» **Exercise aim**
Within the records, find every line that includes the word "ifndef" and copy it.

» **Supplied records**
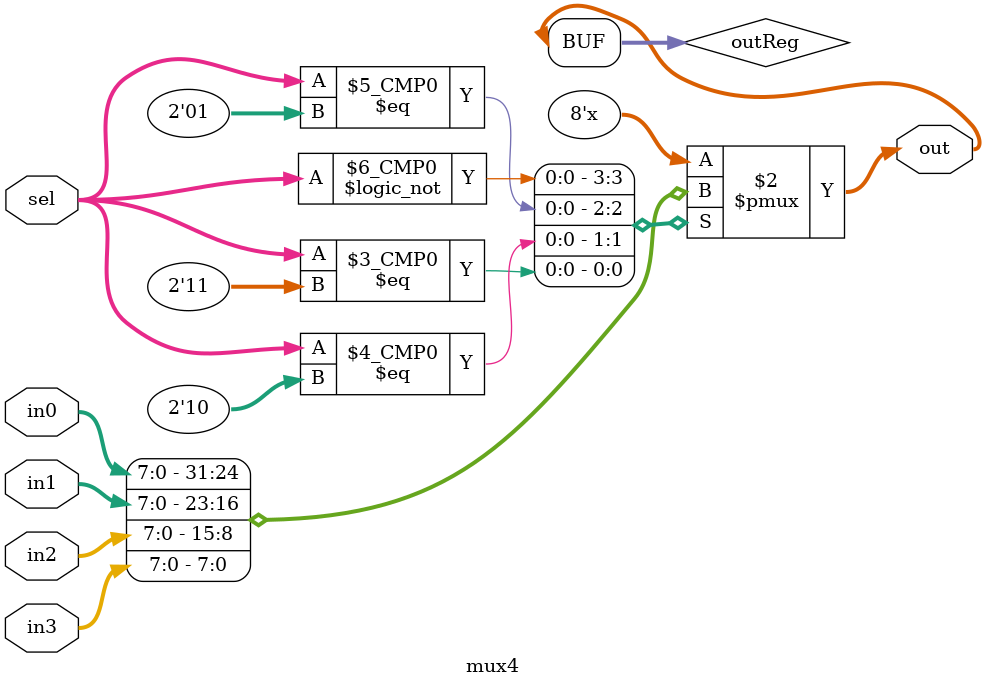
<source format=v>
module mux4#(parameter DATA_SIZE = 8)
       (input [DATA_SIZE-1:0] in0, input [DATA_SIZE-1:0] in1, input [DATA_SIZE-1:0] in2, input [DATA_SIZE-1:0] in3, input [1:0] sel, output [DATA_SIZE-1:0] out);
    reg [DATA_SIZE-1:0] outReg;
    
    assign out = outReg;
    
    always @* begin
        case (sel)
            0: outReg = in0;
            1: outReg = in1;
            2: outReg = in2;
            3: outReg = in3;
        endcase
    end
endmodule

</source>
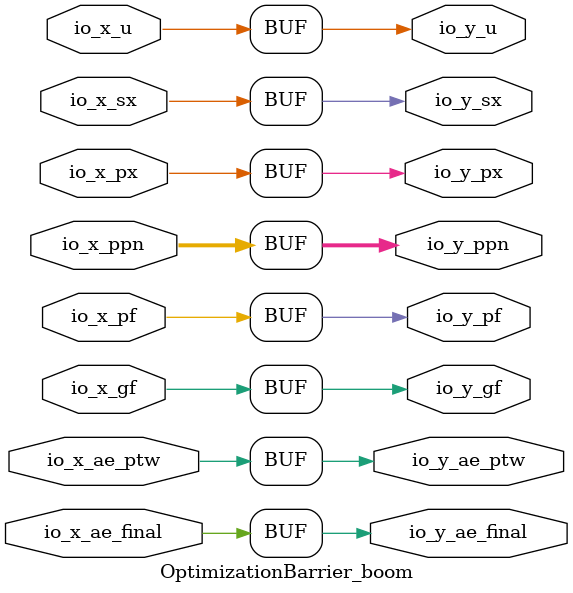
<source format=sv>
`ifndef RANDOMIZE
  `ifdef RANDOMIZE_REG_INIT
    `define RANDOMIZE
  `endif // RANDOMIZE_REG_INIT
`endif // not def RANDOMIZE
`ifndef RANDOMIZE
  `ifdef RANDOMIZE_MEM_INIT
    `define RANDOMIZE
  `endif // RANDOMIZE_MEM_INIT
`endif // not def RANDOMIZE

`ifndef RANDOM
  `define RANDOM $random
`endif // not def RANDOM

// Users can define 'PRINTF_COND' to add an extra gate to prints.
`ifndef PRINTF_COND_
  `ifdef PRINTF_COND
    `define PRINTF_COND_ (`PRINTF_COND)
  `else  // PRINTF_COND
    `define PRINTF_COND_ 1
  `endif // PRINTF_COND
`endif // not def PRINTF_COND_

// Users can define 'ASSERT_VERBOSE_COND' to add an extra gate to assert error printing.
`ifndef ASSERT_VERBOSE_COND_
  `ifdef ASSERT_VERBOSE_COND
    `define ASSERT_VERBOSE_COND_ (`ASSERT_VERBOSE_COND)
  `else  // ASSERT_VERBOSE_COND
    `define ASSERT_VERBOSE_COND_ 1
  `endif // ASSERT_VERBOSE_COND
`endif // not def ASSERT_VERBOSE_COND_

// Users can define 'STOP_COND' to add an extra gate to stop conditions.
`ifndef STOP_COND_
  `ifdef STOP_COND
    `define STOP_COND_ (`STOP_COND)
  `else  // STOP_COND
    `define STOP_COND_ 1
  `endif // STOP_COND
`endif // not def STOP_COND_

// Users can define INIT_RANDOM as general code that gets injected into the
// initializer block for modules with registers.
`ifndef INIT_RANDOM
  `define INIT_RANDOM
`endif // not def INIT_RANDOM

// If using random initialization, you can also define RANDOMIZE_DELAY to
// customize the delay used, otherwise 0.002 is used.
`ifndef RANDOMIZE_DELAY
  `define RANDOMIZE_DELAY 0.002
`endif // not def RANDOMIZE_DELAY

// Define INIT_RANDOM_PROLOG_ for use in our modules below.
`ifndef INIT_RANDOM_PROLOG_
  `ifdef RANDOMIZE
    `ifdef VERILATOR
      `define INIT_RANDOM_PROLOG_ `INIT_RANDOM
    `else  // VERILATOR
      `define INIT_RANDOM_PROLOG_ `INIT_RANDOM #`RANDOMIZE_DELAY begin end
    `endif // VERILATOR
  `else  // RANDOMIZE
    `define INIT_RANDOM_PROLOG_
  `endif // RANDOMIZE
`endif // not def INIT_RANDOM_PROLOG_

module OptimizationBarrier_boom(
  input  [19:0] io_x_ppn,
  input         io_x_u,
                io_x_ae_ptw,
                io_x_ae_final,
                io_x_pf,
                io_x_gf,
                io_x_sx,
                io_x_px,
  output [19:0] io_y_ppn,
  output        io_y_u,
                io_y_ae_ptw,
                io_y_ae_final,
                io_y_pf,
                io_y_gf,
                io_y_sx,
                io_y_px
);

  assign io_y_ppn = io_x_ppn;
  assign io_y_u = io_x_u;
  assign io_y_ae_ptw = io_x_ae_ptw;
  assign io_y_ae_final = io_x_ae_final;
  assign io_y_pf = io_x_pf;
  assign io_y_gf = io_x_gf;
  assign io_y_sx = io_x_sx;
  assign io_y_px = io_x_px;
endmodule


</source>
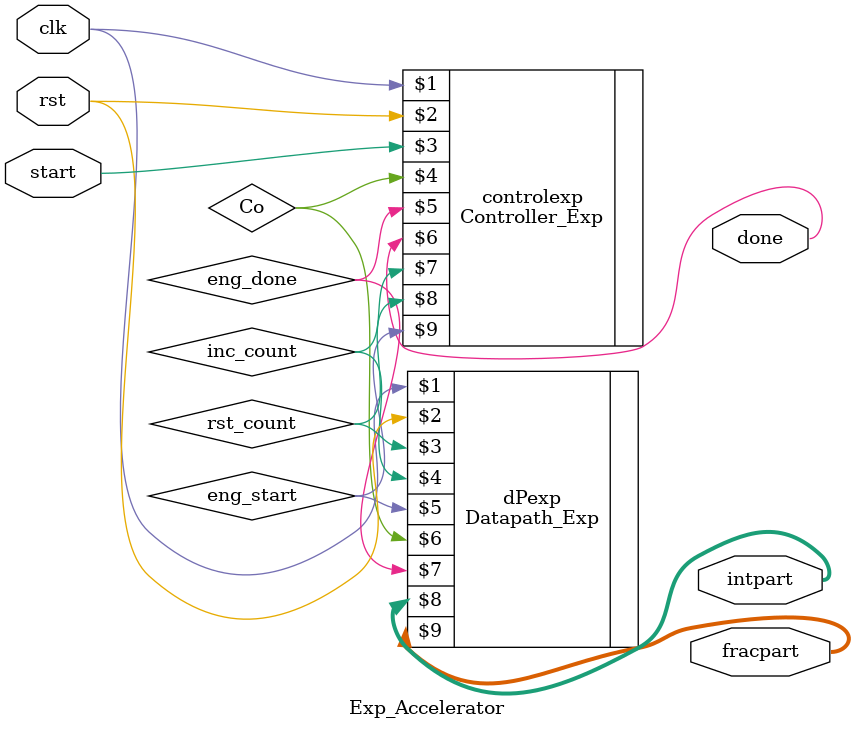
<source format=v>
module Exp_Accelerator(input clk, rst, start, 
		                   output done, output[1:0] intpart, output [15:0]fracpart);
	
	wire Co, eng_start, eng_done, inc_count, rst_count;
	
	Controller_Exp controlexp(clk, rst, start, Co, eng_done,
		                        done, inc_count, rst_count, eng_start);

	Datapath_Exp dPexp(clk, rst, rst_count, inc_count, eng_start
		                 ,Co, eng_done, intpart, fracpart);

endmodule




</source>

» **Result**
`ifndef RANDOMIZE
`ifndef RANDOMIZE
`ifndef RANDOM
`ifndef PRINTF_COND_
`ifndef ASSERT_VERBOSE_COND_
`ifndef STOP_COND_
`ifndef INIT_RANDOM
`ifndef RANDOMIZE_DELAY
`ifndef INIT_RANDOM_PROLOG_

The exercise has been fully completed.